──────── Text shown

# light for penetrating 4 feet of water?



## wizzin (Aug 14, 2007)

First post here but I've been lurking for a long time.

can't find anything on this anywhere I've looked. IF a person were to want to grow plants at a depth of 4 feet, what would be a good place to start looking for lights? I'm assuming MH, and a LOT of it at that? Should I think about targeting specific spots and filling in the "darker" areas with lower light plants? I'd like to fill in as much of the tank with natural plants as possible, and it's A LOT of square footage to cover. Any suggestions other than light are greatly appreciated.

This would be 1000 gallons. 10' long by 4' deep by 4' wide. South American in theme.


----------



## mrkookm (Oct 25, 2006)

Tom Barr used 4 x 1000watt MH as well as PC/FL on a 12ft 1600gal tank. You might be looking around the same ballpark for lighting.


----------



## wizzin (Aug 14, 2007)

Is this in the wrong place?

I'll sort of chime in on my own thread here. I was reading that volume doesn't necessarily equate to watts. Something I was not sure of. 1000 gallons doesn't necessarily mean 4000 watts are required. I always just heard the wpg rules and assumed they were pretty set in stone.

I read this: http://www.fitchfamily.com/lighting.html

based on their calculator, I come up with a need of 543watts for the 1000. More importantly, though, it made me think about surface area vs light. I'm going to start with (2) 500watt MH and see where it gets me. Probably algea hell more than likely.

────────────────
──────── Collected data

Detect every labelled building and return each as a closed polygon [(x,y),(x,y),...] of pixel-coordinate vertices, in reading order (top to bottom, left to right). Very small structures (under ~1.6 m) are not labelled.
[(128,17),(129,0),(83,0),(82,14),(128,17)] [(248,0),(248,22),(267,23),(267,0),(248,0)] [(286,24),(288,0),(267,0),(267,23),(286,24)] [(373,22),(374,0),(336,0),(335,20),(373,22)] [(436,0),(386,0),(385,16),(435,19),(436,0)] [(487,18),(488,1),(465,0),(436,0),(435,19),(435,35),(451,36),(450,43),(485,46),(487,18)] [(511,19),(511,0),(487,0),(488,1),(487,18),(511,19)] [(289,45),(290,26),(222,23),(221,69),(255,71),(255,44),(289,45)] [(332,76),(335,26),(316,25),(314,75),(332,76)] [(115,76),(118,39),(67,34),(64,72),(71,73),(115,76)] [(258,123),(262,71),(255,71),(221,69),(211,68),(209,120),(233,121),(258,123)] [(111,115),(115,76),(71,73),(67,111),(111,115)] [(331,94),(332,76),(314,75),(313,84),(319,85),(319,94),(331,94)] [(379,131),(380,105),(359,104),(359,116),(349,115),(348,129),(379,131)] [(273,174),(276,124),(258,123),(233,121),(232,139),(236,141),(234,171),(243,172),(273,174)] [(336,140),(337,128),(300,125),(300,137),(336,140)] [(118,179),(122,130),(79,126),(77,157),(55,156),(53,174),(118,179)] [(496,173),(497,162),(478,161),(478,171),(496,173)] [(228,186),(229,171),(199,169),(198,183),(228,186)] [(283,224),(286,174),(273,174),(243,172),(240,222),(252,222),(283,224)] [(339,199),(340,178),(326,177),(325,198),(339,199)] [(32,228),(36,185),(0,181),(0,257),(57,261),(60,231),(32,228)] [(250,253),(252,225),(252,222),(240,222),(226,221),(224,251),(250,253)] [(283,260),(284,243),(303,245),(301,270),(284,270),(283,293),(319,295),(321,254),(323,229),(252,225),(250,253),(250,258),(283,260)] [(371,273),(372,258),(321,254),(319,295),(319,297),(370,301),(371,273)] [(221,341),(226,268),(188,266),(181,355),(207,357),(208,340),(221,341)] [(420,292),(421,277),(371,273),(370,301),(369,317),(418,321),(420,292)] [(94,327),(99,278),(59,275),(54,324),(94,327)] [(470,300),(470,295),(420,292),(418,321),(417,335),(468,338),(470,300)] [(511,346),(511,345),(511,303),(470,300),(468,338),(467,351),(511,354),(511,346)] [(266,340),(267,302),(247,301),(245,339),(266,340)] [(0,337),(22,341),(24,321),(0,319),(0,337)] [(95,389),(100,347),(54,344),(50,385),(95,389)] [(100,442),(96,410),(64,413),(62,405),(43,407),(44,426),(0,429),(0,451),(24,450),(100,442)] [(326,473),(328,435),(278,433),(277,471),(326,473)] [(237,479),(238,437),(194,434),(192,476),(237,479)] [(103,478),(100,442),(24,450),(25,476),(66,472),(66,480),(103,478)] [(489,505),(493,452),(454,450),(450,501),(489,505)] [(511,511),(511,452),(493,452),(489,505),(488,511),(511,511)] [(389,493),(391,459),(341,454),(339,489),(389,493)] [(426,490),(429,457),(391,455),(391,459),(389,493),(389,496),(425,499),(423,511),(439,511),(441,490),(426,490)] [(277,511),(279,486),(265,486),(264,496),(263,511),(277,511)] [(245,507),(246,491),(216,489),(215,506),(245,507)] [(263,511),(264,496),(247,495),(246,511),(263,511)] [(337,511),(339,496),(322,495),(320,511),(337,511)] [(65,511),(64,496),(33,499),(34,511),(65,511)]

────────────────

*Problems*.
A) In the aquarium lighting thread, what lighting did Tom Barr use on his 12 ft 1600 gal tank?
B) Please go on with the aquarium lighting thread from the point where it stops.
The listing is separate material and has no connection to the aquarium lighting thread.

*Answers to the exercise*.
A) He used 4 x 1000 watt MH along with PC/FL.

B)
----------



## mrkookm (Oct 25, 2006)

wizzin said:


> Is this in the wrong place?
> 
> I'll sort of chime in on my own thread here. I was reading that volume doesn't necessarily equate to watts. Something I was not sure of. 1000 gallons doesn't necessarily mean 4000 watts are required. I always just heard the wpg rules and assumed they were pretty set in stone.
> 
> ...


I agree some but you also do not have a standard sized tank. I'm thinking for you to get good spread you will have to raise the 500watters really high to cover your 4ft width with really good reflectors and in doing so you are going to loose intesity which equates to not enough light reaching the 4ft depth. This is reason _I believe _Tom Barr used the 1000watters; he could mount them high to cover the 4ft spread and they have the intesity to penetrate to the bottom. I'm no expert here so I could be way off with my reasoning but I'm sure you have an expert here who can chime in some more.


----------



## propor (Jul 24, 2005)

*wizzin *- I think all you need is to achieve 1/5 - 1/3 of maximum day light intensity (20000-33000lux) on the surface of water.
The surface of your tank is aproximately 4m2. If you use three metal halide every 400W(35000lumens) with light symiliar to day light, it will be good, especially if you want to imitate jungle enviroment.
All flux must go to the tank, and any point on surface must be lighting. You should to choose quality reflectors with something about 90" angles of light distribution.

Sorry about my english.


----------



## hoppycalif (Apr 7, 2005)

Just a comment on why so few responses to this - yes it is in the right forum, but very few of us have faced a problem similar to yours. Four feet is about twice the depth we are used to dealing with, and 4 feet is about 2-3 times the width of the top that we are used to dealing with. Some of us can do a good guess about what you need, but experience will be lacking. I can say that when the tank is that big, you surely don't need 4 watts per gallon for a planted tank. But, once you start raising the lights high above the water, you lose so much light intensity, unless you have very, very good reflectors, that who knows what wattage you need.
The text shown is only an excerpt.